Is there a correlation between average calorie content and menu size (number of items) across restaurants?
ggplot(fastfood, aes(x = calories)) +
geom_histogram(binwidth = 50, fill = "blue", color = "white") +
labs(title = "Distribution of Calories", x = "Calories", y = "Count")
ggplot(fastfood, aes(x = protein)) +
geom_histogram(binwidth = 5, fill = "red", color = "white") +
labs(title = "Distribution of protein", x = "protein (g)", y = "Count")
## Warning: Removed 1 row containing non-finite outside the scale range
## (`stat_bin()`).
Distribution of Calories:
Distribution of Protein:
Calories:
Protein:
How does the protein content correlate with calorie content? Are higher-calorie items also higher in protein?
Are there specific types of menu items (e.g., burgers, sandwiches) that typically have higher or lower protein content?
ggplot(fastfood, aes(x = protein, y = total_fat, color = restaurant)) +
geom_point(alpha = 0.7) +
geom_smooth(method = "lm", se = FALSE, color = "black") +
labs(title = "total_fat vs. protein", x = "protein (g)", y = "total_fat") +
theme(legend.position = "bottom")
## `geom_smooth()` using formula = 'y ~ x'
## Warning: Removed 1 row containing non-finite outside the scale range
## (`stat_smooth()`).
## Warning: Removed 1 row containing missing values or values outside the scale range
## (`geom_point()`).
The scatter plot shows a general trend where higher protein content tends to be associated with higher total fat. The linear regression line indicates a positive correlation between protein and fat content across different restaurants.

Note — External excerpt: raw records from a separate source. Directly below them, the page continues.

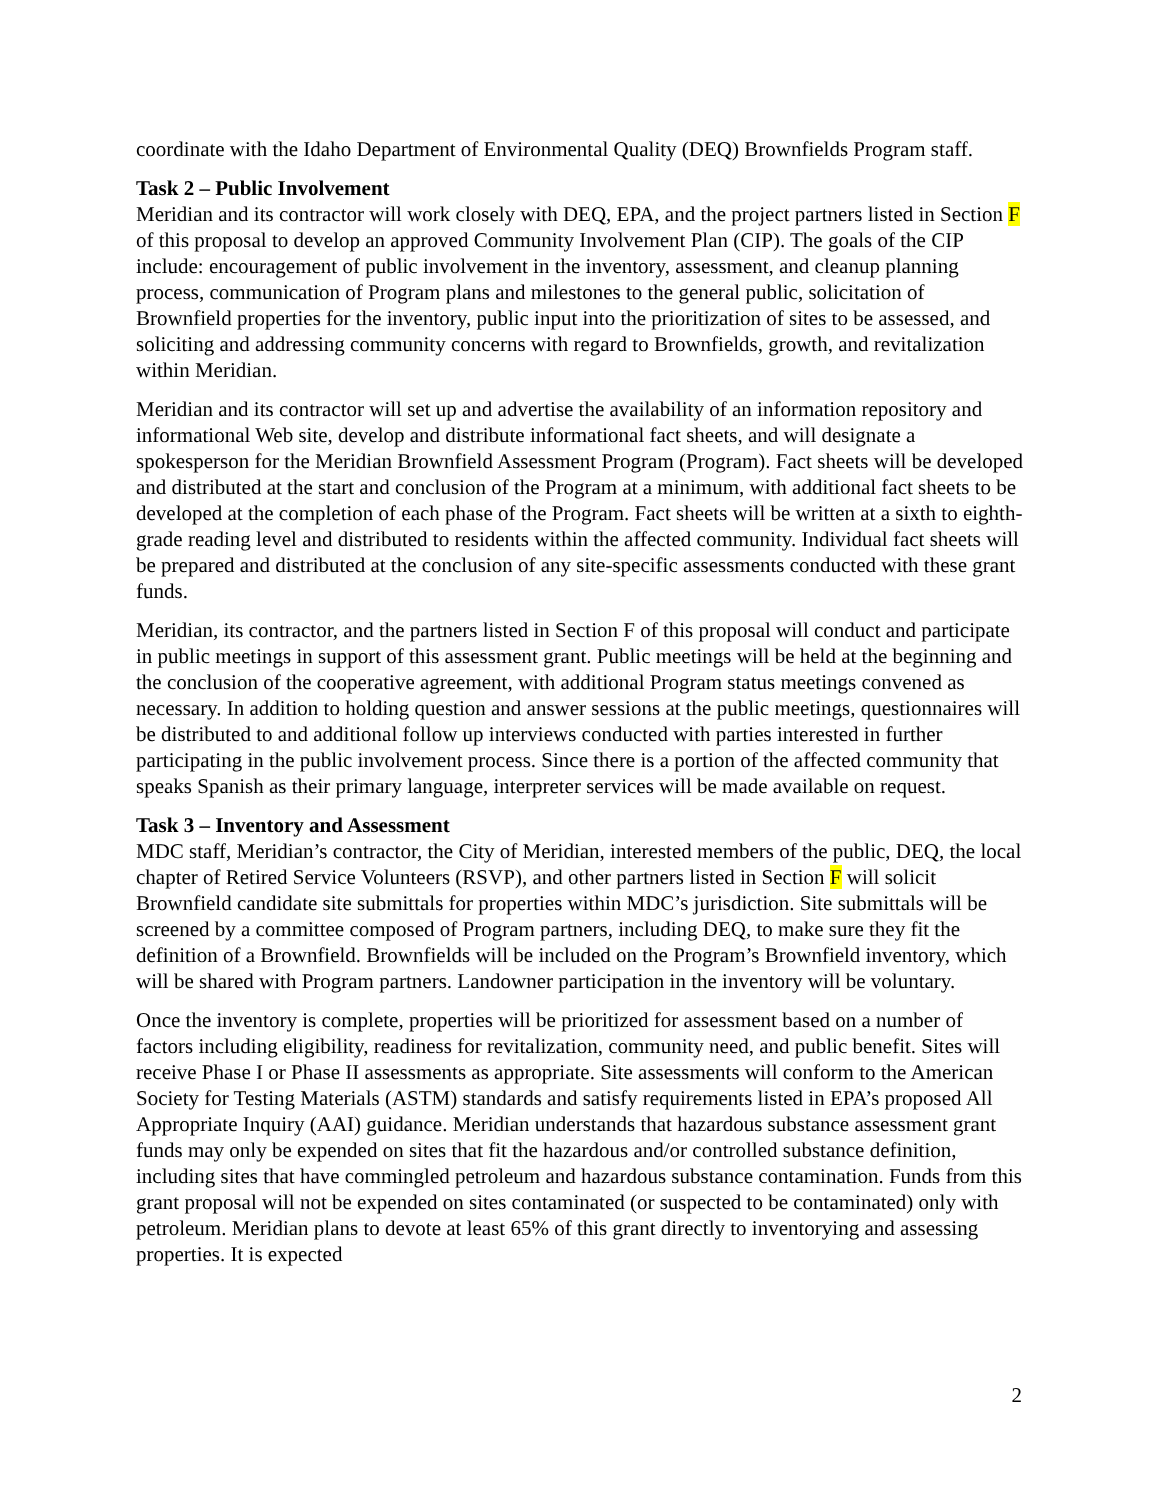coordinate with the Idaho Department of Environmental Quality (DEQ) Brownfields Program staff.
Task 2 – Public Involvement
Meridian and its contractor will work closely with DEQ, EPA, and the project partners listed in Section F of this proposal to develop an approved Community Involvement Plan (CIP). The goals of the CIP include: encouragement of public involvement in the inventory, assessment, and cleanup planning process, communication of Program plans and milestones to the general public, solicitation of Brownfield properties for the inventory, public input into the prioritization of sites to be assessed, and soliciting and addressing community concerns with regard to Brownfields, growth, and revitalization within Meridian.
Meridian and its contractor will set up and advertise the availability of an information repository and informational Web site, develop and distribute informational fact sheets, and will designate a spokesperson for the Meridian Brownfield Assessment Program (Program). Fact sheets will be developed and distributed at the start and conclusion of the Program at a minimum, with additional fact sheets to be developed at the completion of each phase of the Program. Fact sheets will be written at a sixth to eighth-grade reading level and distributed to residents within the affected community. Individual fact sheets will be prepared and distributed at the conclusion of any site-specific assessments conducted with these grant funds.
Meridian, its contractor, and the partners listed in Section F of this proposal will conduct and participate in public meetings in support of this assessment grant. Public meetings will be held at the beginning and the conclusion of the cooperative agreement, with additional Program status meetings convened as necessary. In addition to holding question and answer sessions at the public meetings, questionnaires will be distributed to and additional follow up interviews conducted with parties interested in further participating in the public involvement process. Since there is a portion of the affected community that speaks Spanish as their primary language, interpreter services will be made available on request.
Task 3 – Inventory and Assessment
MDC staff, Meridian’s contractor, the City of Meridian, interested members of the public, DEQ, the local chapter of Retired Service Volunteers (RSVP), and other partners listed in Section F will solicit Brownfield candidate site submittals for properties within MDC’s jurisdiction. Site submittals will be screened by a committee composed of Program partners, including DEQ, to make sure they fit the definition of a Brownfield. Brownfields will be included on the Program’s Brownfield inventory, which will be shared with Program partners. Landowner participation in the inventory will be voluntary.
Once the inventory is complete, properties will be prioritized for assessment based on a number of factors including eligibility, readiness for revitalization, community need, and public benefit. Sites will receive Phase I or Phase II assessments as appropriate. Site assessments will conform to the American Society for Testing Materials (ASTM) standards and satisfy requirements listed in EPA’s proposed All Appropriate Inquiry (AAI) guidance. Meridian understands that hazardous substance assessment grant funds may only be expended on sites that fit the hazardous and/or controlled substance definition, including sites that have commingled petroleum and hazardous substance contamination. Funds from this grant proposal will not be expended on sites contaminated (or suspected to be contaminated) only with petroleum. Meridian plans to devote at least 65% of this grant directly to inventorying and assessing properties. It is expected
2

Are there specific types of menu items or restaurants where this trend is more pronounced?
How does the protein-to-fat ratio vary between different restaurants?
ggplot(fastfood, aes(x = reorder(restaurant, calories, FUN = median), y = calories, fill = restaurant)) +
geom_boxplot() +
labs(title = "Calorie Content by Restaurant", x = "Restaurant", y = "Calories") +
theme(axis.text.x = element_text(angle = 45, hjust = 1))
The boxplot reveals that there is considerable variation in calorie content across different restaurants. Some restaurants, like McDonald’s and Burger King, have higher medians and wider interquartile ranges, indicating higher calorie content and more variability in their menu items. Others, like Chick-fil-A, have lower medians and narrower interquartile ranges.
Which specific menu items contribute to the high-calorie ranges at restaurants with wider boxes?
How does calorie variability impact overall menu healthiness across different restaurants?
ggplot(fastfood, aes(x = total_fat, y = calories, color = restaurant)) +
geom_point(alpha = 0.5) +
facet_wrap(~ restaurant, scales = "free") +
labs(title = "Scatter Plot of Calories vs. Total Fat by Restaurant", x = "Total Fat (g)", y = "Calories") +
theme(legend.position = "bottom")
The scatter plot matrix shows how the relationship between total fat and calories varies across different restaurants. Each restaurant’s plot reveals how items with higher fat content tend to have higher calorie counts, though the strength of this relationship varies. Some restaurants show a clear positive trend, while others have more dispersed data.
Are there significant differences in the fat-to-calorie relationship between restaurants with high and low average calorie content?
Which types of menu items (e.g., burgers, sides) drive the observed patterns in fat and calorie relationships?